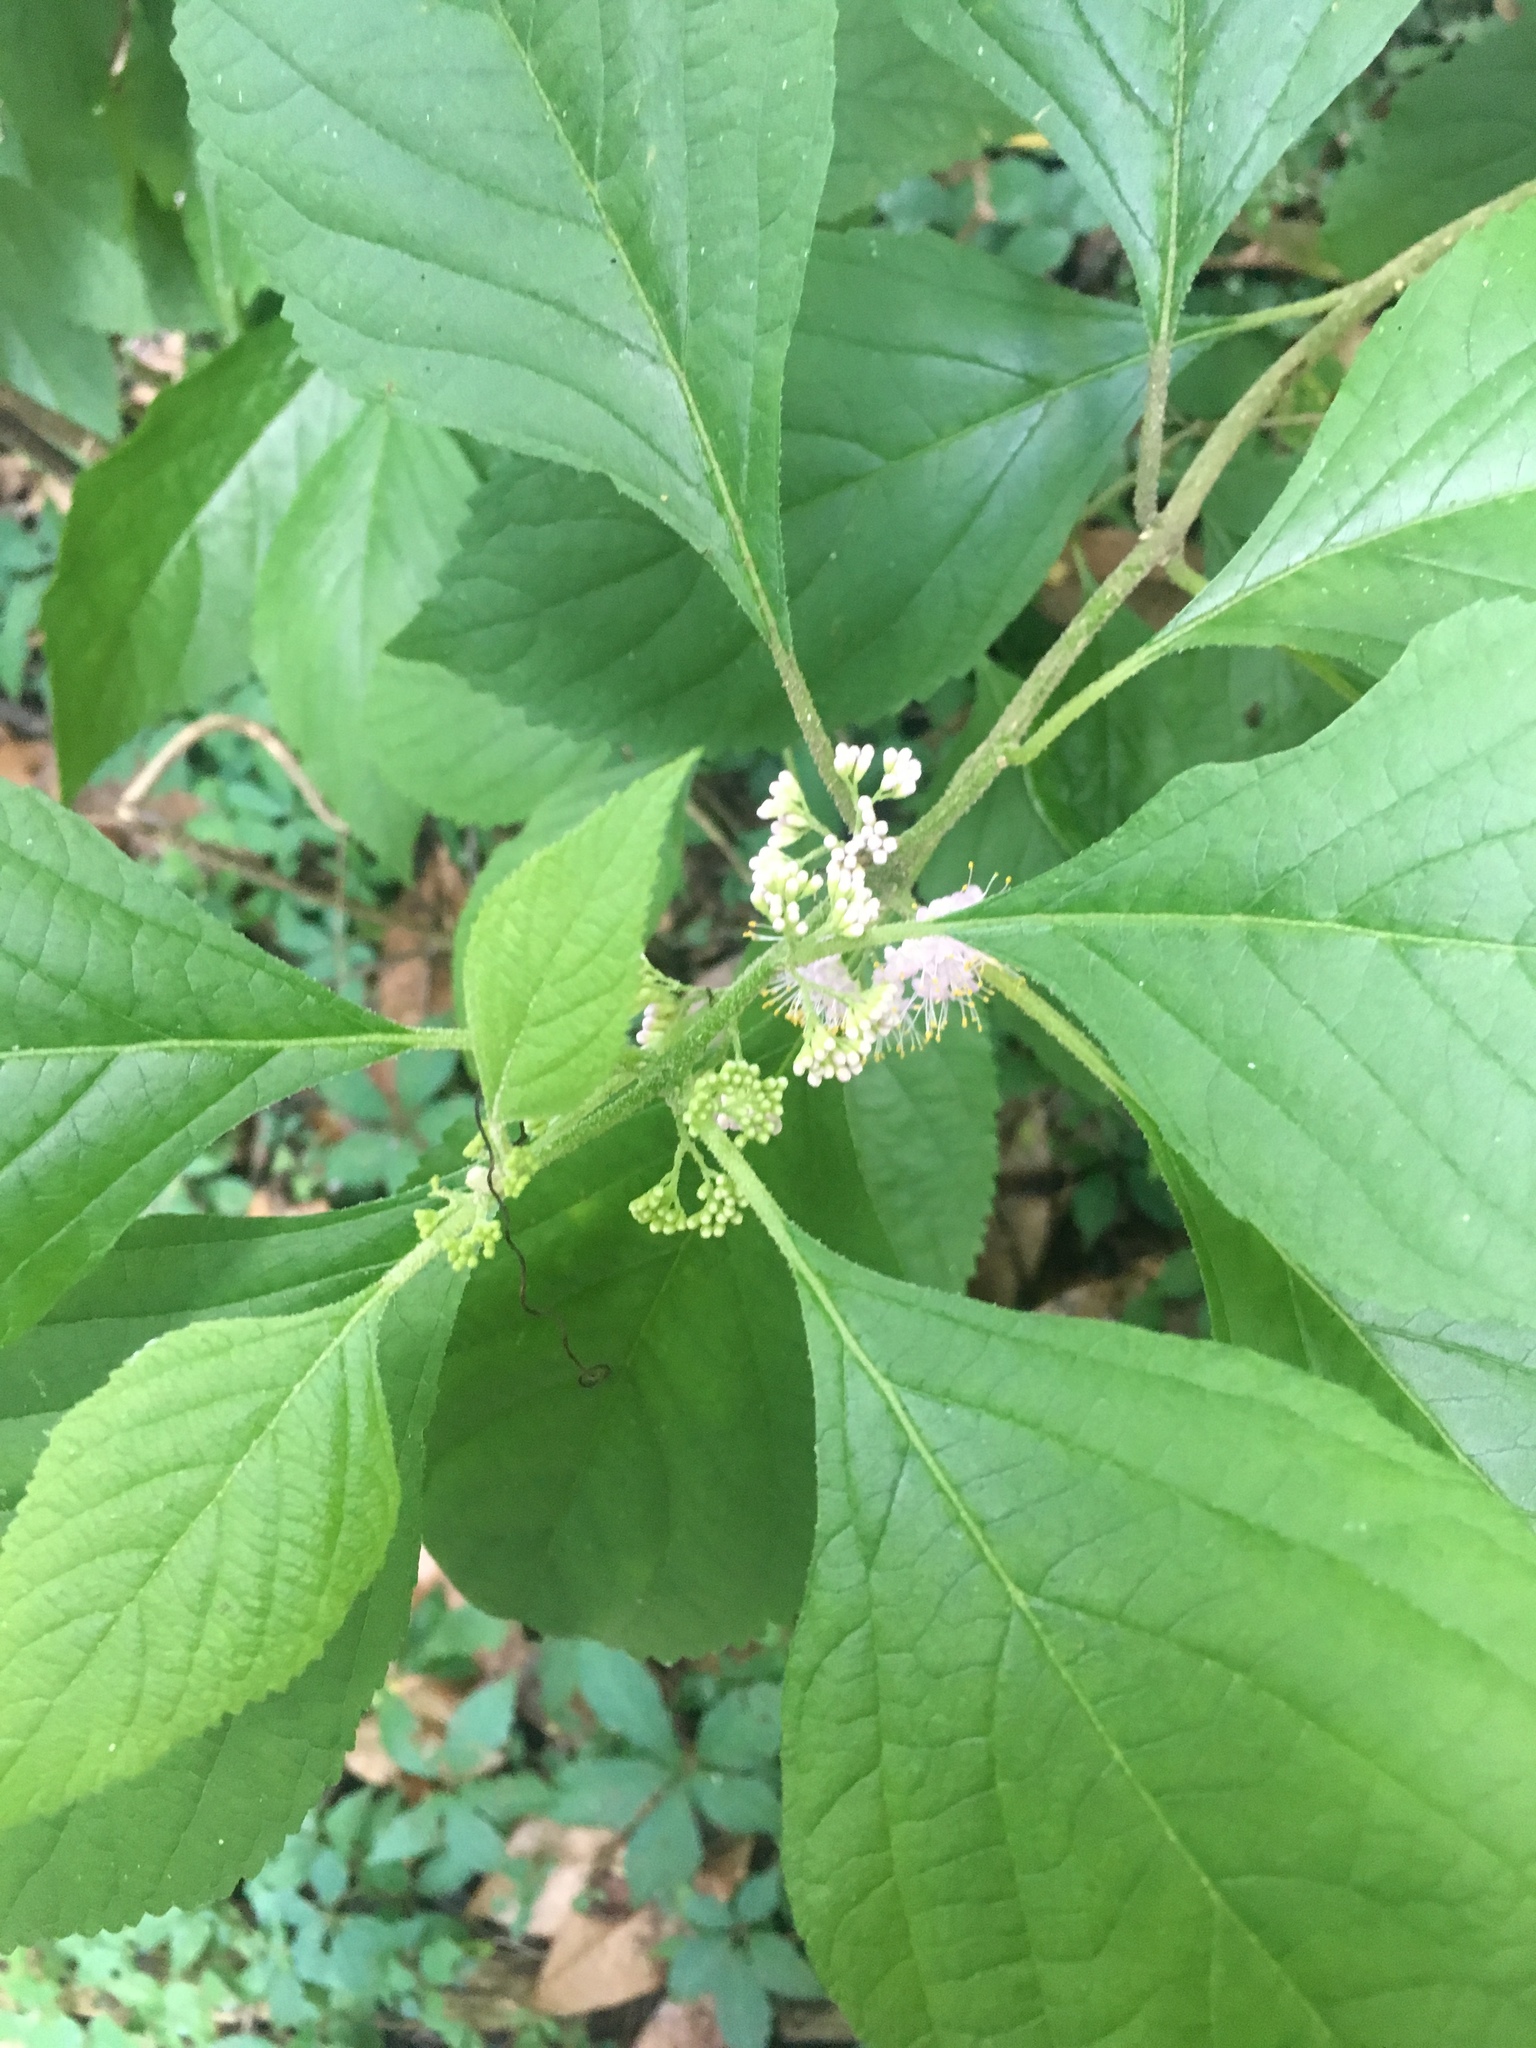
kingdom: Plantae
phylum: Tracheophyta
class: Magnoliopsida
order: Lamiales
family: Lamiaceae
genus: Callicarpa
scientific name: Callicarpa americana
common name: American beautyberry
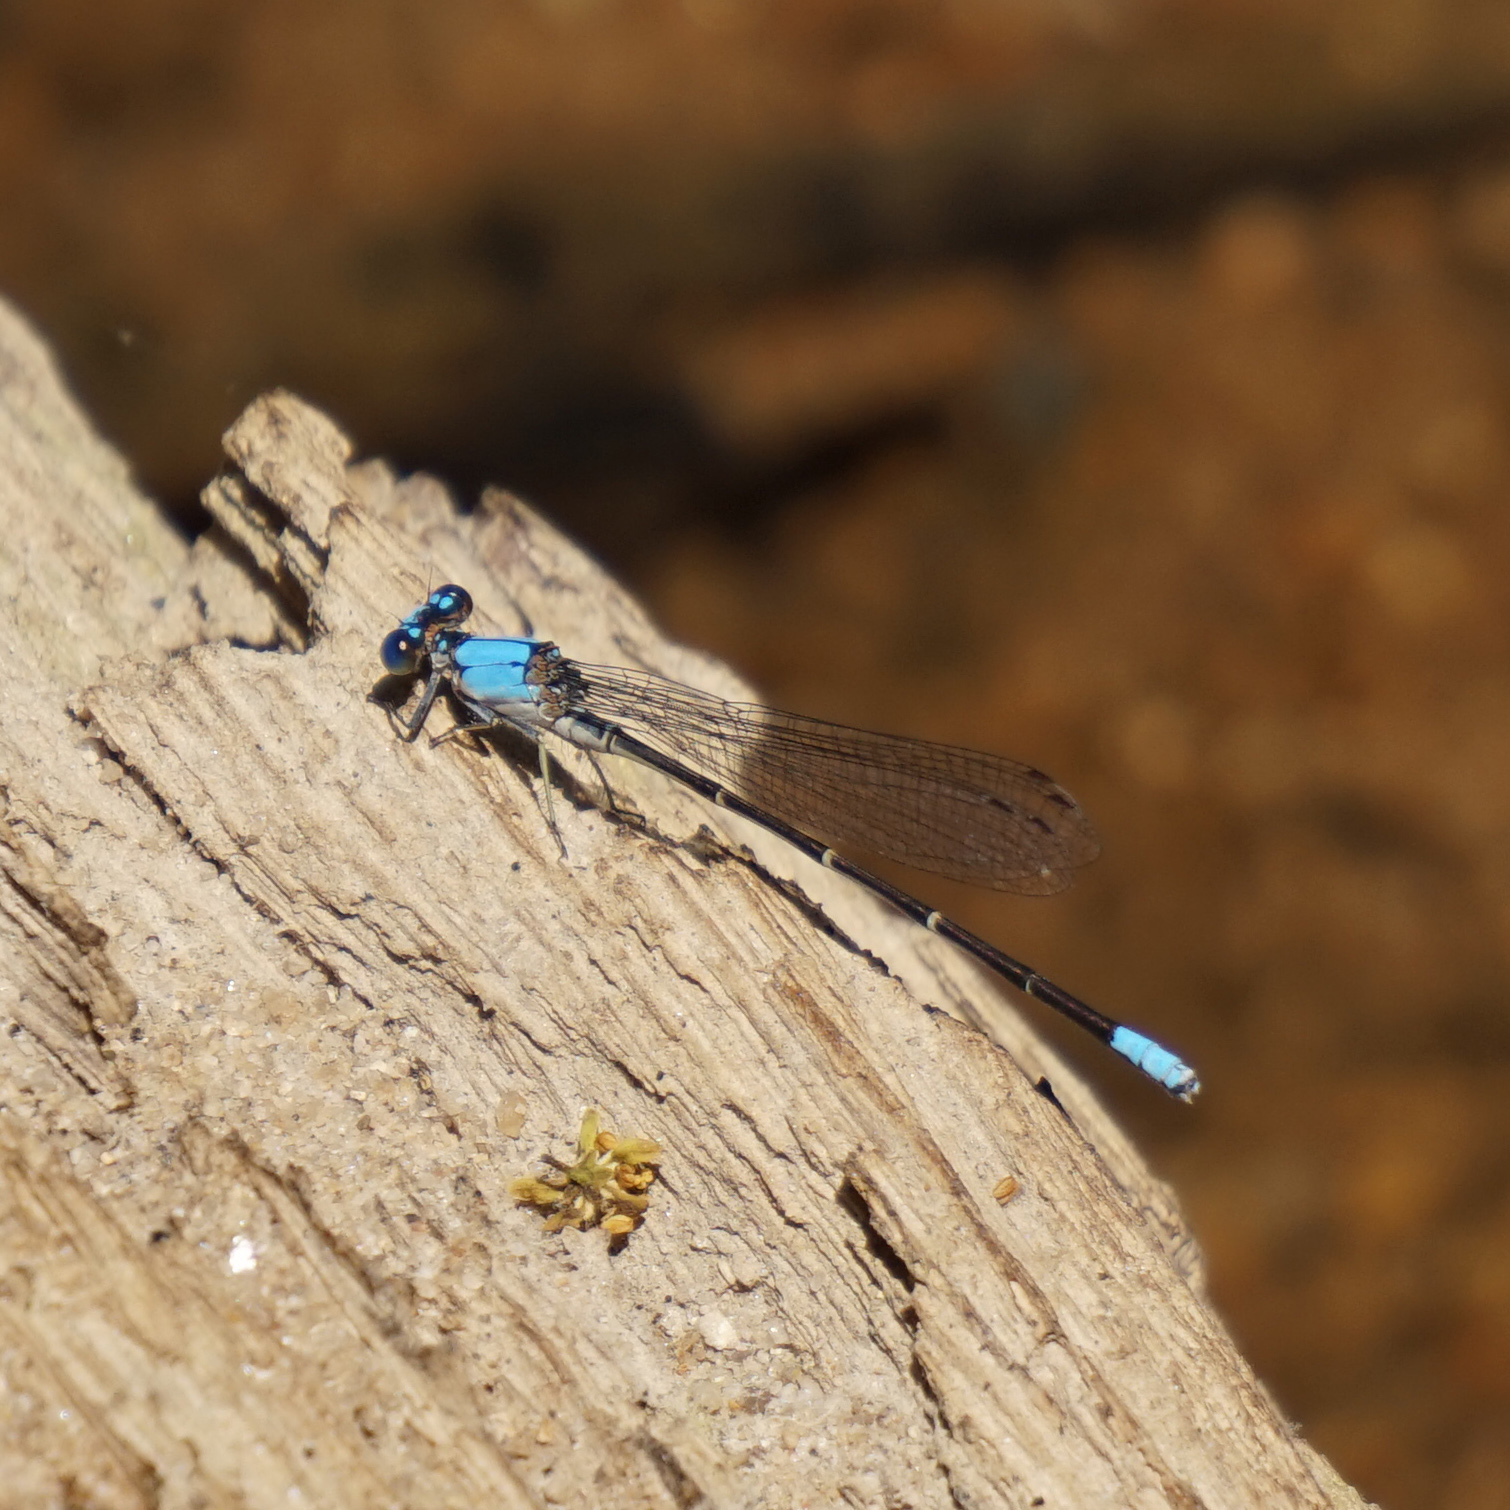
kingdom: Animalia
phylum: Arthropoda
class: Insecta
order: Odonata
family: Coenagrionidae
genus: Argia
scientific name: Argia apicalis
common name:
◆ ◆ ◆
→ WHAT TO WORK ON: Render the lines from the one containing "family: Lamiaceae" up to and including the final line as a Markdown table with the columns No. and Line, one numbered row per line and no blank lines. Omit the pictures.

→ COMPLETE RESPONSE:
| No. | Line |
|---|---|
| 1 | family: Lamiaceae |
| 2 | genus: Callicarpa |
| 3 | scientific name: Callicarpa americana |
| 4 | common name: American beautyberry |
| 5 | kingdom: Animalia |
| 6 | phylum: Arthropoda |
| 7 | class: Insecta |
| 8 | order: Odonata |
| 9 | family: Coenagrionidae |
| 10 | genus: Argia |
| 11 | scientific name: Argia apicalis |
| 12 | common name: |